- Release poster
- Directed by: S. D. Ramesh Selvan
- Produced by: T. R. Ravichandran
- Starring: Sathyaraj Tanikella Bharani Ajay Reddy Yazar Arafath
- Cinematography: P. Chandran
- Edited by: A. Marish
- Music by: F. S. Faizal
- Production company: Universal Productions
- Release date: 14 January 2014;
- Country: India
- Language: Tamil

= Kalavaram =

2014 Indian film by S. D. Ramesh Selvan

Kalavaram (Riot) is a 2014 Tamil film directed by S. D. Ramesh Selvan and produced by Ravichandran. The film features veteran actors Sathyaraj and Tanikella Bharani in the leading roles, while an ensemble cast of newcomers play other pivotal roles. The film, which had been in production since 2010, released on 14 January 2014.

==Plot==
Four college students find themselves entangled in the aftermath of devastating communal riots. As they attempt to seek justice for those affected, they end up being incarcerated. When a retired officer takes charge of an inquiry commission, the students band together with him to bring about justice and resolution to the community.

==Cast==

- Sathyaraj as DCP Vetriselvan
- Tanikella Bharani as Adi Moolam
- Raj Kapoor
- Mayilsamy as Mayilsamy
- Ajay Reddy
- Ragavender
- Yazar Arafath
- Kutti Ajay
- Sujibala
- Inbanila
- Lavanya
- Hethil
- Munnar Ramesh as Police Inspector
- Nandha Saravanan
- Pudhupettai Suresh
- Cheranraj
- Gaana Bala in a special appearance

==Production==
Ramesh Selvan, director of the films Ulavuthurai (1998) and Jananam (2004), announced that he would be making a comeback in early 2010, revealing that he was working a project titled Kalavaram with Sathyaraj in the lead role. He noted that he had taken an extended break as his previous film, Runway with Prashanth, had run into financial problems. Kalavaram was revealed to be based on a true story, that of the biggest riot that has ever taken place in Tamil Nadu, with Sathyaraj playing a deputy police commissioner who heads an investigation commission. The soundtrack of the film was released at an event in Chennai in September 2011, with composer Faizal noting that there were only two songs in the film.

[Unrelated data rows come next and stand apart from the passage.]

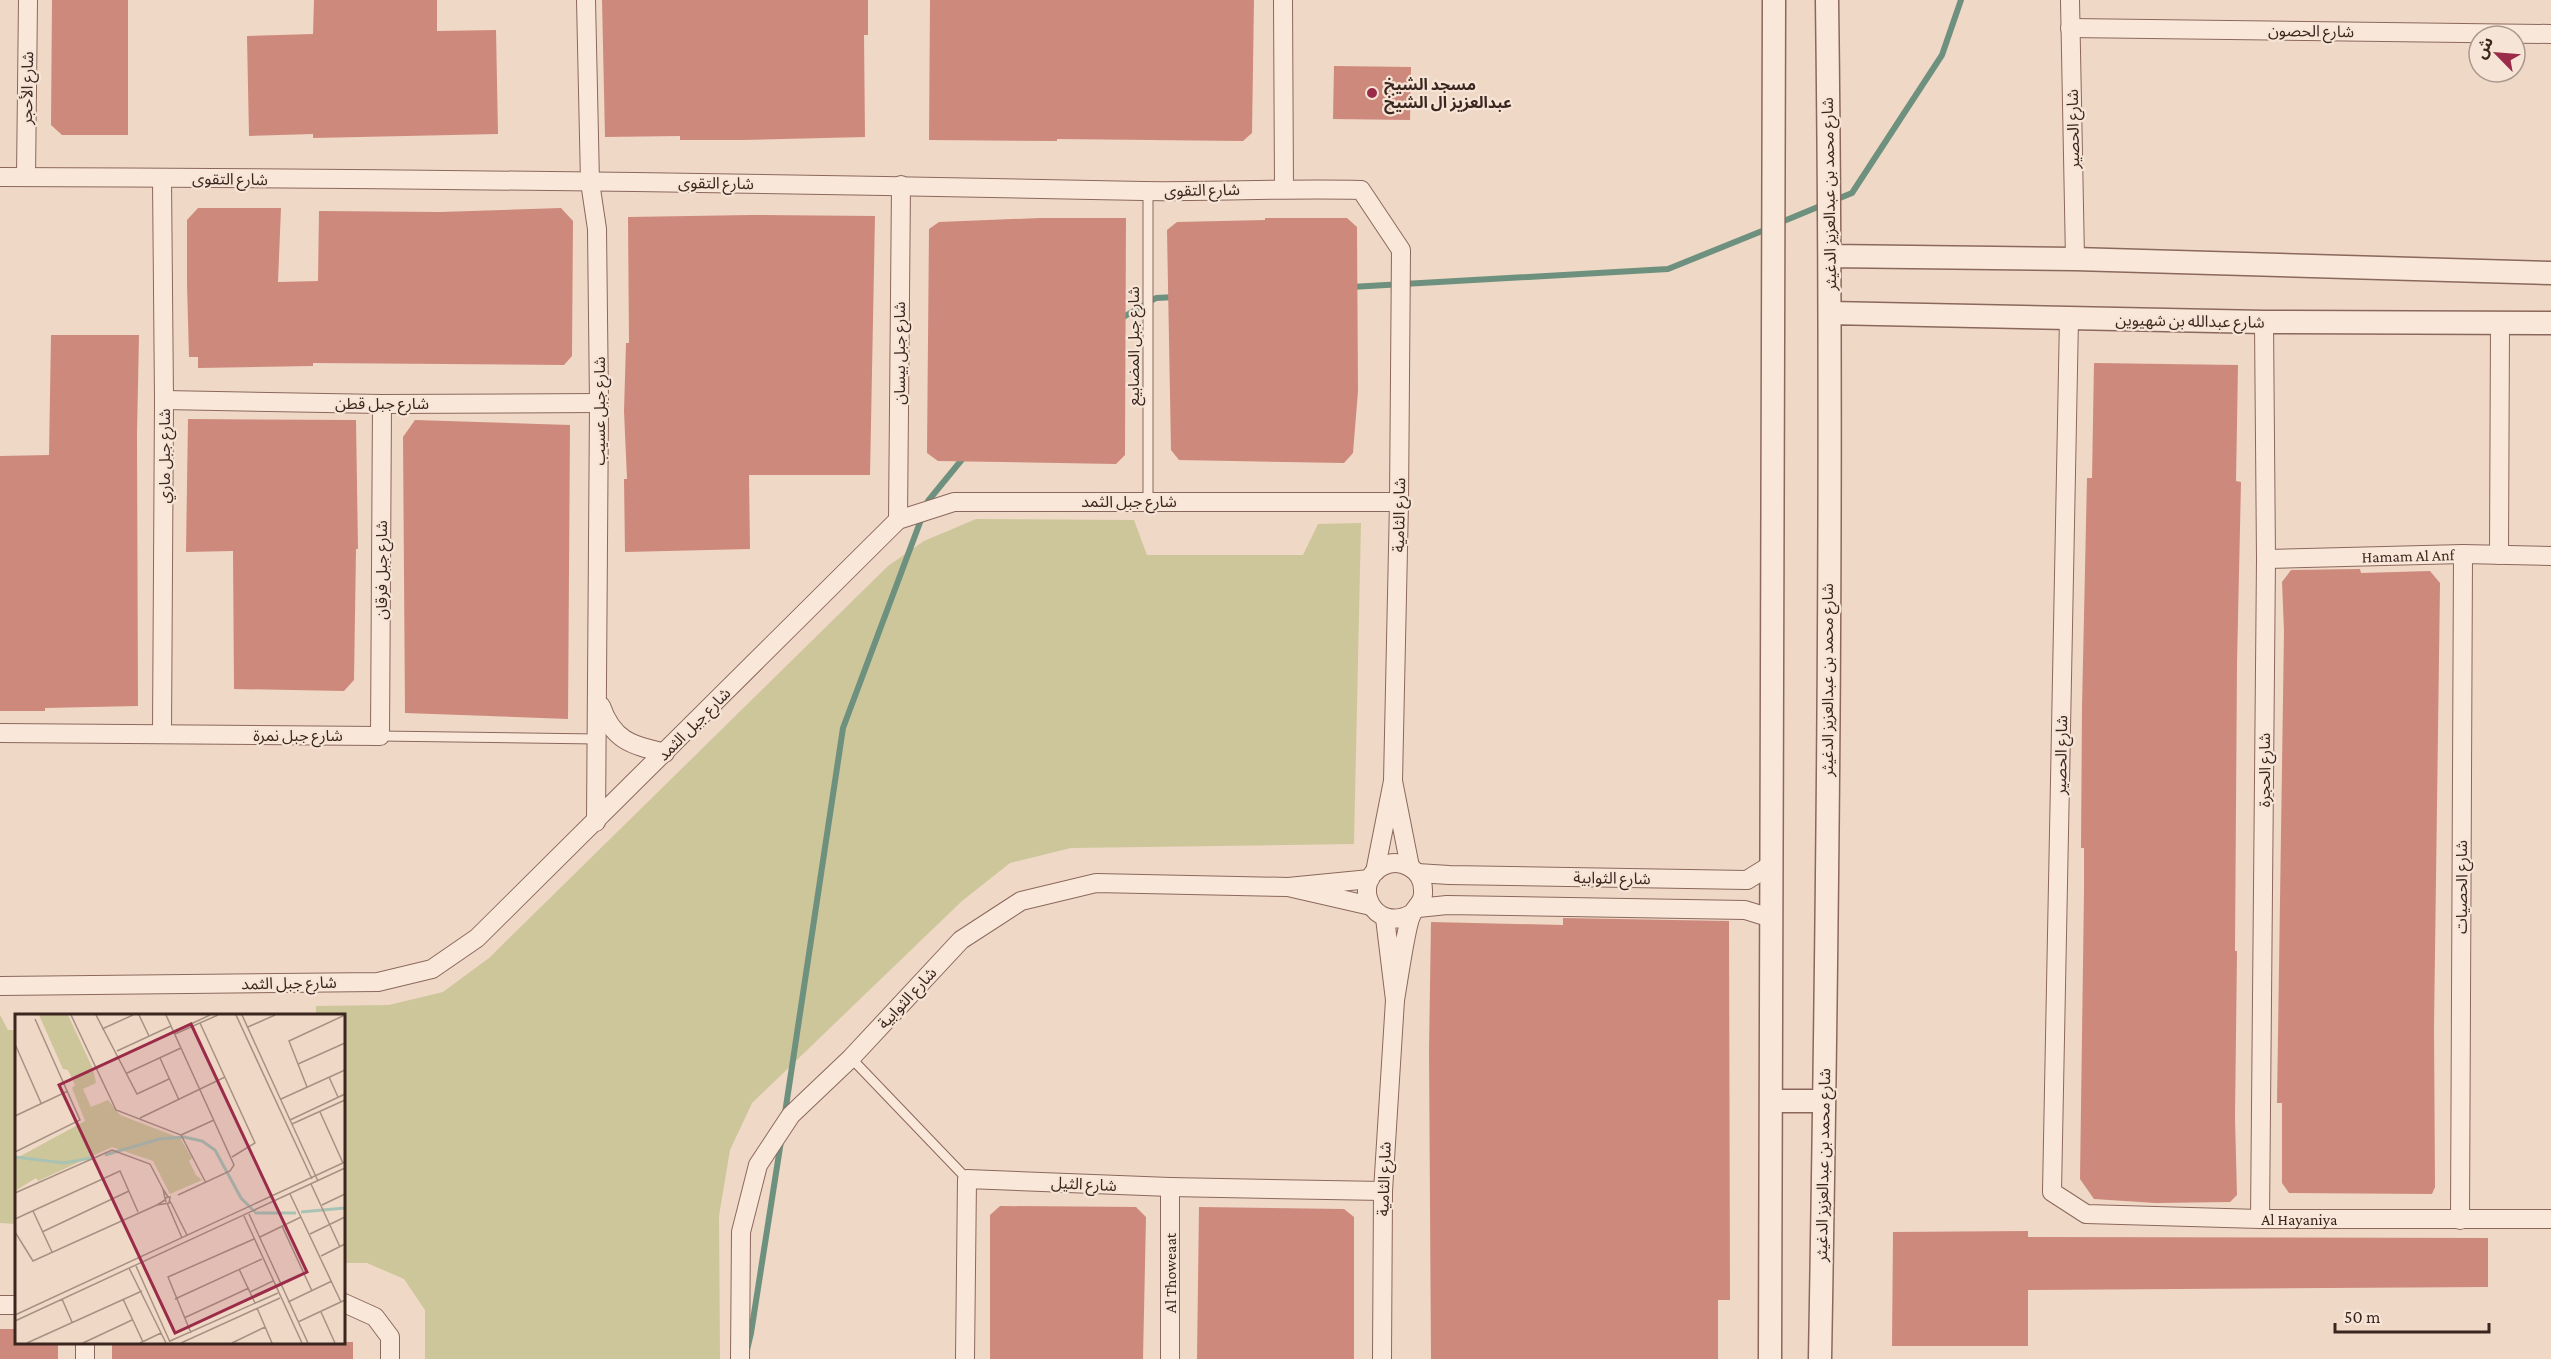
<svg xmlns="http://www.w3.org/2000/svg" width="2551" height="1359" viewBox="0 0 2551 1359" font-family="'Crimson Pro','Noto Sans Arabic',serif">
<style>
.green{fill:#cdc69a}
.lines{fill:none;stroke-linecap:round;stroke-linejoin:round}
.stream{stroke:#6e917f;stroke-width:6}
.building{fill:#cd897c}
.service-casing{stroke:#8b685c;stroke-width:11}
.minor-casing{stroke:#8b685c;stroke-width:20}
.tertiary-casing{stroke:#8b685c;stroke-width:25}
.service{stroke:#f9e8da;stroke-width:9}
.minor{stroke:#f9e8da;stroke-width:18}
.tertiary{stroke:#f9e8da;stroke-width:22}
.poi-dot{fill:#9a2b49;stroke:#f6e5d6;stroke-width:2}
.labels{text-anchor:middle;dominant-baseline:central;stroke-width:4.5;stroke-linejoin:round;paint-order:stroke}
.street-label{font-size:16px;fill:#3b261f;stroke:#f6e5d6}
.poi-label{font-size:16px;font-weight:bold;fill:#3b261f;stroke:#f6e5d6;text-anchor:start}
.inset-river{fill:none;stroke:#a8c2b4;stroke-width:3}
.inset-road{fill:none;stroke:#a79183;stroke-width:1.5}
.view{fill:#9a2b49;fill-opacity:0.15;stroke:#9a2b49;stroke-width:3}
.inset-edge{fill:none;stroke:#3b261f;stroke-width:3}
</style>
<rect width="100%" height="100%" fill="#efd8c6"/>
<path class="green" d="M976 519 1134 520 1147 555H1303L1318 524 1361 523 1354 844 1071 848 1010 863 962 901 752 1103 730 1150 719 1216 720 1359H425V1310L404 1279 367 1263H344V1016L316 1015V1006L389 1005 443 992 489 958 888 566 924 541Z
M0 1015 8 1030H16V1224L0 1223Z"/>
<g class="lines">
<path class="stream" d="M1835 200 1852 193 1942 55 1961 0
M1779 223 1825 204
M1351 287 1668 269 1767 229
M1120 319 1156 298 1176 297
M785 1113 843 728 928 501 964 457
M747 1350 751 1333 781 1141"/>
</g>
<path class="building" d="M52 0H128V135H62L51 125Z
M314 0H437V31L496 30 498 134 313 138V134L249 136 247 36 313 34Z
M602 0H868V35H864L865 137 743 140H680V136L605 137Z
M930 0H1254L1252 133 1243 141 1057 139V141L929 140Z
M1334 66 1411 67 1410 120 1333 119Z
M198 208H281L278 282 318 281 319 211 440 212 561 208 573 221 572 356 564 365 313 363V366L198 368V357H189L187 284V220Z
M751 215 875 216 870 475H749L750 549 625 552 624 479H627L624 411 626 343H629L628 217Z
M1040 218H1126L1125 455 1116 464 938 461 927 453 929 229 939 222Z
M1265 218H1347L1357 227 1358 391 1353 453 1344 463 1179 460 1171 450 1167 230 1177 222 1265 220Z
M51 335H139L137 434 138 706 45 708V711H0V456L49 455Z
M2094 363 2238 365 2236 481 2241 482 2237 664 2235 951H2237L2235 1118 2237 1195 2230 1202 2155 1203 2094 1199 2080 1179 2084 891V848H2081L2082 707 2087 478H2092Z
M188 419 356 420 358 549H356L354 680 344 691 234 689 233 551 186 552Z
M415 420 570 425 568 719 405 713 403 437Z
M2360 569 2361 573 2430 571 2440 583 2434 1027 2435 1187 2432 1194 2289 1193 2282 1183V1103H2277L2284 631 2282 582 2291 570Z
M1563 918 1729 921 1730 1300H1718V1359H1431L1429 1050 1431 922 1563 925Z
M1000 1206 1136 1207 1146 1217 1143 1359H990V1215Z
M1199 1207 1344 1209 1354 1217V1359H1197Z
M2028 1231V1237L2488 1238V1287L2028 1290V1346H1892L1893 1232Z
M0 1329H16V1342H58V1359H0Z
M112 1342H353V1359H112Z"/>
<g class="lines">
<defs>
<path id="service" d="M1148 501V191
M380 736 597 739
M851 1058 967 1179"/>
<g id="minor">
<path d="M586 0 590 182 597 229 599 403 596 822"/>
<path d="M1283 0 1284 188"/>
<path d="M2070 0 2075 259"/>
<path d="M2070 28 2551 34"/>
<path d="M0 177C381 178 762 183 1143 191 1215 192 1288 188 1361 190L1401 250 1399 502 1393 781"/>
<path d="M26 177 28 0"/>
<path d="M162 178 164 400 162 734"/>
<path id="s1" d="M2069 318 2052 1192 2086 1214 2260 1219H2551"/>
<path d="M164 400 382 404 599 403"/>
<path d="M898 520 901 185"/>
<path d="M2499 555 2500 323"/>
<path id="s2" d="M2266 559 2463 554 2551 556"/>
<path d="M601 706C613 741 632 745 665 753"/>
<path d="M0 733 380 736 382 404"/>
<path d="M1375 872 1393 781 1410 867"/>
<path d="M1417 873 1449 875 1747 880 1771 865"/>
<path d="M1370 879 1288 887 1371 906"/>
<path d="M1418 908 1447 905 1745 910 1771 918"/>
<path d="M1385 918 1395 1000C1398 984 1406 924 1412 914 1417 905 1424 902 1423 890 1423 870 1401 857 1383 866 1349 883 1374 934 1411 914"/>
<path d="M0 986 378 982 432 969 477 938 898 520 954 502H1399"/>
<path d="M1170 1187V1359"/>
<path d="M2260 1219 2266 559 2264 322"/>
<path d="M2460 1220 2463 554"/>
<path d="M344 1303 375 1317 390 1337V1359"/>
<path d="M0 1305H16"/>
<path d="M85 1359V1342"/>
<path d="M740 1359 741 1232 758 1165 791 1115 851 1058 961 940 1021 901 1096 883 1288 887"/>
<path d="M965 1359 967 1179 1170 1187 1383 1191"/>
<path d="M1382 1359 1383 1191 1395 1000"/>
</g>
<path id="tertiary" d="M1830 256 2075 259 2551 273
M1830 313 2264 322 2551 323
M1771 1101H1824
M1770 1359 1774 0
M1820 1359C1828 906 1833 453 1827 0"/>
</defs>
<use href="#service" class="service-casing"/>
<use href="#minor" class="minor-casing"/>
<use href="#tertiary" class="tertiary-casing"/>
<use href="#service" class="service"/>
<use href="#minor" class="minor"/>
<use href="#tertiary" class="tertiary"/>
</g>
<circle class="poi-dot" cx="1372" cy="93" r="6"/>
<g class="labels">
<g class="street-label">
<text transform="translate(2311 31) rotate(1)">شارع الحصون</text>
<text transform="translate(27 88) rotate(-89)">شارع الأحجر</text>
<text transform="translate(2073 129) rotate(-91)">شارع الحصير</text>
<text transform="translate(230 179) rotate(1)">شارع التقوى</text>
<text transform="translate(716 183) rotate(1)">شارع التقوى</text>
<text transform="translate(1202 190) rotate(-1)">شارع التقوى</text>
<text transform="translate(1829 194) rotate(-91)">شارع محمد بن عبدالعزيز الدغيثر</text>
<text transform="translate(2190 321) rotate(1)">شارع عبدالله بن شهيوين</text>
<text transform="translate(1133 346) rotate(-90)">شارع جبل المضابيع</text>
<text transform="translate(899 353) rotate(-90)">شارع جبل بيسان</text>
<text x="382" y="403">شارع جبل قطن</text>
<text transform="translate(599 411) rotate(-90)">شارع جبل عسيب</text>
<text transform="translate(164 456) rotate(-90)">شارع جبل ماري</text>
<text x="1129" y="501">شارع جبل الثمد</text>
<text transform="translate(1399 515) rotate(-89)">شارع الثامية</text>
<text stroke="none"><textPath href="#s2" startOffset="142">Hamam Al Anf</textPath></text>
<text transform="translate(381 570) rotate(-90)">شارع جبل فرقان</text>
<text transform="translate(1827 680) rotate(-90)">شارع محمد بن عبدالعزيز الدغيثر</text>
<text transform="translate(694 724) rotate(-45)">شارع جبل الثمد</text>
<text x="298" y="735">شارع جبل نمرة</text>
<text transform="translate(2061 755) rotate(-89)">شارع الحصير</text>
<text transform="translate(2264 770) rotate(-90)">شارع الحجرة</text>
<text transform="translate(1612 878) rotate(1)">شارع الثوابية</text>
<text transform="translate(2461 887) rotate(-90)">شارع الحصيات</text>
<text transform="translate(289 983) rotate(-1)">شارع جبل الثمد</text>
<text transform="translate(907 998) rotate(-47)">شارع الثوابية</text>
<text transform="translate(1823 1165) rotate(-89)">شارع محمد بن عبدالعزيز الدغيثر</text>
<text transform="translate(1384 1179) rotate(-88)">شارع الثامية</text>
<text transform="translate(1084 1184) rotate(3)">شارع الثيل</text>
<text stroke="none"><textPath href="#s1" startOffset="1128">Al Hayaniya</textPath></text>
<text transform="translate(1170 1273) rotate(-90)">Al Thoweaat</text>
</g>
<g class="poi-label">
<text x="1384" y="84">مسجد الشيخ<tspan x="1384" dy="18">عبدالعزيز ال الشيخ</tspan></text>
</g>
</g>
<g transform="translate(15 1014)">
<rect width="330" height="330" fill="#efd8c6"/>
<path d="M24 1H53L78 55 81 69 68 75 76 93 93 86 105 101 165 124 177 144 174 147 181 161 187 166 155 180 138 147 97 133 23 167 21 164 0 177V145L70 107 57 74 60 71 53 56 48 55Z" fill="#cdc69a"/>
<path class="inset-river" d="M90 141 144 125 169 123 187 127 200 136 226 184 241 199H281M0 143 49 149 76 144M286 198 330 194"/>
<path class="inset-road" d="M56 1 101 96 166 121 191 169M81 1 122 80 154 65M124 1 134 22M151 1 219 151 215 157 163 181M221 1 297 165M227 1 303 167M185 9 240 129 217 143M233 13 260 1M87 15 118 1M159 18 195 1M160 20 203 1M0 30 26 89M102 37 156 12M145 44 164 86M283 50 330 29M112 59 166 34M314 63 323 83M292 73 274 27 330 1M266 85 330 56M305 98 328 149M0 102 53 77M125 104 210 63M275 106 330 80M277 110 330 86M166 121 199 106M0 138 65 106 20 5M296 170 325 233M0 179 97 136 135 150 148 175M275 180 326 288M150 184 148 175 153 183M150 186 142 191 154 189 155 183 150 184 151 188M155 187 172 221M152 189 167 224M307 191 330 180M18 197 37 238M234 200 293 329M229 202 287 329M0 205 105 157 123 198M267 212 297 277M0 218 18 247 142 191M27 218 114 177M295 220 330 203M245 223 286 203M306 242 330 230M121 252 155 328M114 254 151 329M224 255 240 289M235 278 258 267M47 285 57 308M108 285 128 328M160 285 247 245M273 288 317 267M242 294 257 329M306 298 320 329M0 301 330 148M169 304 234 274M0 307 330 154M283 308 330 286M176 319 153 263 239 225M155 327 263 279M12 329 127 277M68 329 117 306M125 329 146 319M166 329 265 284M217 329 250 313"/>
<path class="view" d="M176 10 292 258 160 319 44 71Z"/>
<rect width="330" height="330" class="inset-edge"/>
</g>
<g transform="translate(2497 54) rotate(295)"><circle r="28" fill="#f6e5d6" stroke="#ab998d" stroke-width="1.5"/>
<path d="M0-4.5L10 22L0 15L-10 22Z" fill="#9a2b49"/>
<text y="-9" font-size="16" font-weight="bold" text-anchor="middle" fill="#3b261f">ش</text>
</g>
<path d="M2335 1323v9h154v-9" fill="none" stroke="#3b261f" stroke-width="3"/>
<text x="2344" y="1323" font-size="18" fill="#3b261f" stroke="#f6e5d6" stroke-width="4.5" paint-order="stroke">50 m</text>
</svg>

The release of the film was pushed back several times, leaving the project which began in 2010, in development hell. Plans to release the film in August 2013 were also unsuccessful due to a high number of other films seeking theatres for release.

==Music==
The music was composed by F. S. Faizal.

Track listing
| No. | Title | Lyrics | Singer(s) | Length |
|---|---|---|---|---|
| 1. | "Choyyan Choyyan" | Snehan | Naveen | 4:42 |
| 2. | "Engaeyum Eppothum" | Viveka | Naveen, P. Keerthan, Sam, Mano Tangi, Vijayanthi, Seelima Balaji, F. S. Faizal | 5:10 |
| Total length: |  |  |  | 9:52 |

==Release==
The film finally released on 14 January 2014 coinciding with the Tamil festival of Thai Pongal. It opened to mixed reviews, with a critic from The Hindu noting the film has a "messy plot" and that it "never becomes anything more than a generic action movie, with generally underwhelming performances and staging". A critic from the New Indian Express noted the film is "interesting in parts" and "a more coherent screenplay and consistency in treatment could have made it an engaging fare."